# TASK BRIEF:
Return every line of the data below that includes the string "sales".

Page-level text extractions
━━━━━━
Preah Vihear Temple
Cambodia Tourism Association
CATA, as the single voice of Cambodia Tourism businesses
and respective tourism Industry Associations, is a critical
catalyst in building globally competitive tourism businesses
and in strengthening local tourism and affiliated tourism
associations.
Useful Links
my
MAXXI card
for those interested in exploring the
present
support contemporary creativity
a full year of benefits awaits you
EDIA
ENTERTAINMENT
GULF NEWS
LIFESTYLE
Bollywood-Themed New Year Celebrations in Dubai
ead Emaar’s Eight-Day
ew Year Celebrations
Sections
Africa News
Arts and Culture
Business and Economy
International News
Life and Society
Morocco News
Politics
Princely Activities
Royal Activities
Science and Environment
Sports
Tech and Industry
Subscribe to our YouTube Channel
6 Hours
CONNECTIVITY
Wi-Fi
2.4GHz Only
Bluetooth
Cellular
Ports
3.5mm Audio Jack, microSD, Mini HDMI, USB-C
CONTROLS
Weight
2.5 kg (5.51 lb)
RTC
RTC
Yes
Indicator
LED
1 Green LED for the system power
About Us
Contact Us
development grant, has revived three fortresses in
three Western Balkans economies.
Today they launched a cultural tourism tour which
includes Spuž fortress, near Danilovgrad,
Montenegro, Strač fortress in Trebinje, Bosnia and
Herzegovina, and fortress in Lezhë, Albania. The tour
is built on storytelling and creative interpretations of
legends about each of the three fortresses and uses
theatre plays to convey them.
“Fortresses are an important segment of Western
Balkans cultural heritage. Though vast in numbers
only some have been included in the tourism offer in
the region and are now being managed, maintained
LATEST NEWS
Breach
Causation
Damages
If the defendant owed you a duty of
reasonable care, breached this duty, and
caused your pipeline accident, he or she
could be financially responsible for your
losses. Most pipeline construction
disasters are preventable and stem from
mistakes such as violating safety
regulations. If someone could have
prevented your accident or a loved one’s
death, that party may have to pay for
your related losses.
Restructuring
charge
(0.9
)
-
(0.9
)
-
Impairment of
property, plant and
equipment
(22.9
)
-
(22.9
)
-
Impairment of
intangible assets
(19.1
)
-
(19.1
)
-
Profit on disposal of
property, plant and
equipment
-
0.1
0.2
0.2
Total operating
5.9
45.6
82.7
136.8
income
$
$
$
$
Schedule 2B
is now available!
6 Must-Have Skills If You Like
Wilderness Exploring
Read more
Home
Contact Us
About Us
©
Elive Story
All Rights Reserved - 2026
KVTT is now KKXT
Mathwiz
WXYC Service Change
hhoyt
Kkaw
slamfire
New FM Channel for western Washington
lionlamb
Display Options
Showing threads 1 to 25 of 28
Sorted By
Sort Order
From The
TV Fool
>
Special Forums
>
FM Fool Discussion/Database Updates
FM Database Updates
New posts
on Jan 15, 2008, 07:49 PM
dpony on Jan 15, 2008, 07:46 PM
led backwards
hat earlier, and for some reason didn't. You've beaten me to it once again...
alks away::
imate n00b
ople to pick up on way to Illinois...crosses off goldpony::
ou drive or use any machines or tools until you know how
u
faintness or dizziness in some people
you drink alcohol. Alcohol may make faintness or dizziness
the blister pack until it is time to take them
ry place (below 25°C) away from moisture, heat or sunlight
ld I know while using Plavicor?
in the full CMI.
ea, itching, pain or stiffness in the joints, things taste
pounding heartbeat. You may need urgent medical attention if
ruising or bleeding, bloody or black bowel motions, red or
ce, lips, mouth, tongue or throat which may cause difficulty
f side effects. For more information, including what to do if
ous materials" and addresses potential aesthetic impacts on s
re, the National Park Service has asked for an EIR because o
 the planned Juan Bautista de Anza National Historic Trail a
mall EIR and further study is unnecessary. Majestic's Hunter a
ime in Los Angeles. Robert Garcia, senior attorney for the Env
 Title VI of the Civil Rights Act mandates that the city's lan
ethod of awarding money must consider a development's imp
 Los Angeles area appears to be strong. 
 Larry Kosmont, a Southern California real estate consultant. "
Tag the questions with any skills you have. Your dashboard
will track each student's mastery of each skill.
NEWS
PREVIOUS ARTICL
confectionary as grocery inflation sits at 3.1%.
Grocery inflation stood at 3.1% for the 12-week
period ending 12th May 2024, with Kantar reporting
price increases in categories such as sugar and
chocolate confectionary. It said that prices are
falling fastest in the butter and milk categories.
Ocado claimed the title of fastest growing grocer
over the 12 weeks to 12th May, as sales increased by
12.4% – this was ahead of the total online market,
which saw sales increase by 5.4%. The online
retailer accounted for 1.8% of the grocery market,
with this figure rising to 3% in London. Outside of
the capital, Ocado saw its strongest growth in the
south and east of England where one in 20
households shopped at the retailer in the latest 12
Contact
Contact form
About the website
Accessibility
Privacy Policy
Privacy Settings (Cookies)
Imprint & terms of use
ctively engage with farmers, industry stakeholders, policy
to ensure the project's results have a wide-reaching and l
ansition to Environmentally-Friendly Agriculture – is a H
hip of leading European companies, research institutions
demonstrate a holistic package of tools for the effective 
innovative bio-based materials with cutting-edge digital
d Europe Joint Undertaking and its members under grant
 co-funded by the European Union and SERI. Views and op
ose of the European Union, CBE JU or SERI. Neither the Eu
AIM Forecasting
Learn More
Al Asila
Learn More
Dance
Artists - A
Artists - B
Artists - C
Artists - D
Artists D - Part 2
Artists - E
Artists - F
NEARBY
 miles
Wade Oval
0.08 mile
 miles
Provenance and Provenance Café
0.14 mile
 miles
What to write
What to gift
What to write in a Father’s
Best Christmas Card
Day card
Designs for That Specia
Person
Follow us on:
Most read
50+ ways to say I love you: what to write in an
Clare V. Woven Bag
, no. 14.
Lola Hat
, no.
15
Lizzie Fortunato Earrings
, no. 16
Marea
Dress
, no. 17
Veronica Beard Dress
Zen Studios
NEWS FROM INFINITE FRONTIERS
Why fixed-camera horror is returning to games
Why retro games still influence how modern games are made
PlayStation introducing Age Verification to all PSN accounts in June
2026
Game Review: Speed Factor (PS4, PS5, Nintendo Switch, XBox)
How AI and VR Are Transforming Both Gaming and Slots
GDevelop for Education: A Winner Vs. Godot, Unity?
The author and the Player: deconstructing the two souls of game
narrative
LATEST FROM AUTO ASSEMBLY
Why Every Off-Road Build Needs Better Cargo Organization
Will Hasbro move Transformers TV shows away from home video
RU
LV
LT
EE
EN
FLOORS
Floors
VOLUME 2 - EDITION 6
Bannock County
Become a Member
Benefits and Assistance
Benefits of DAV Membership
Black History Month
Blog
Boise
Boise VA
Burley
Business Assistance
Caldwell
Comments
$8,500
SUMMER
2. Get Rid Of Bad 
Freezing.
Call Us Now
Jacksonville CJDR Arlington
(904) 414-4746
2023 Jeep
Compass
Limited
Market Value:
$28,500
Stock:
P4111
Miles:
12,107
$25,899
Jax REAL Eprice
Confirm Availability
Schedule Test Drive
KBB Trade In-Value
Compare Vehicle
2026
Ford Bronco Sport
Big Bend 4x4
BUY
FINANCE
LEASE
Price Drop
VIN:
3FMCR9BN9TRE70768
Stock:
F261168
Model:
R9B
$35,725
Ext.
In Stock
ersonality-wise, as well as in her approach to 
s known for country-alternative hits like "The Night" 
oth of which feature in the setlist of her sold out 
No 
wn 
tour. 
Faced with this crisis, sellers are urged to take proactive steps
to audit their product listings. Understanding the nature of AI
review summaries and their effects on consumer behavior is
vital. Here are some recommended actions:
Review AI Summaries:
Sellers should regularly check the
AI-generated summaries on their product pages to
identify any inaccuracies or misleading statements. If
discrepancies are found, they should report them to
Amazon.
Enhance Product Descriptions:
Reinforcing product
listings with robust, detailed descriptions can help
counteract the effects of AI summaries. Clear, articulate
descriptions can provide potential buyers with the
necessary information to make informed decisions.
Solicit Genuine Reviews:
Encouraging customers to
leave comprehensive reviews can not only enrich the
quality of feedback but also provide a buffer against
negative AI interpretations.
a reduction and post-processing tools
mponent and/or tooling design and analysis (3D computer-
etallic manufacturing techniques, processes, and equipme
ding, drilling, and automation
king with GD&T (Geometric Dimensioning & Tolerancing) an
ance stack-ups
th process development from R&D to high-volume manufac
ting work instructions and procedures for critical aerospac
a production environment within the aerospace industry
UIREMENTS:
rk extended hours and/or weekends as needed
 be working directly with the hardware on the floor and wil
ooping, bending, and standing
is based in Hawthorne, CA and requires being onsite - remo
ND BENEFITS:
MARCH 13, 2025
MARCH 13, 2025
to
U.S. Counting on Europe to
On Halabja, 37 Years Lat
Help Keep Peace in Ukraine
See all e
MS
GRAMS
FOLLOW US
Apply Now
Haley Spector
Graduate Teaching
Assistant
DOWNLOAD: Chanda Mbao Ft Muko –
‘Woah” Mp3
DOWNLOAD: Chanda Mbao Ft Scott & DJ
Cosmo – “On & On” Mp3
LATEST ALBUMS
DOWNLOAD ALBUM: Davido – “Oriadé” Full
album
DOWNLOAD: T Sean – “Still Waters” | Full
━━━━━━
# EXERCISE SOLUTION:
over the 12 weeks to 12th May, as sales increased by
which saw sales increase by 5.4%. The online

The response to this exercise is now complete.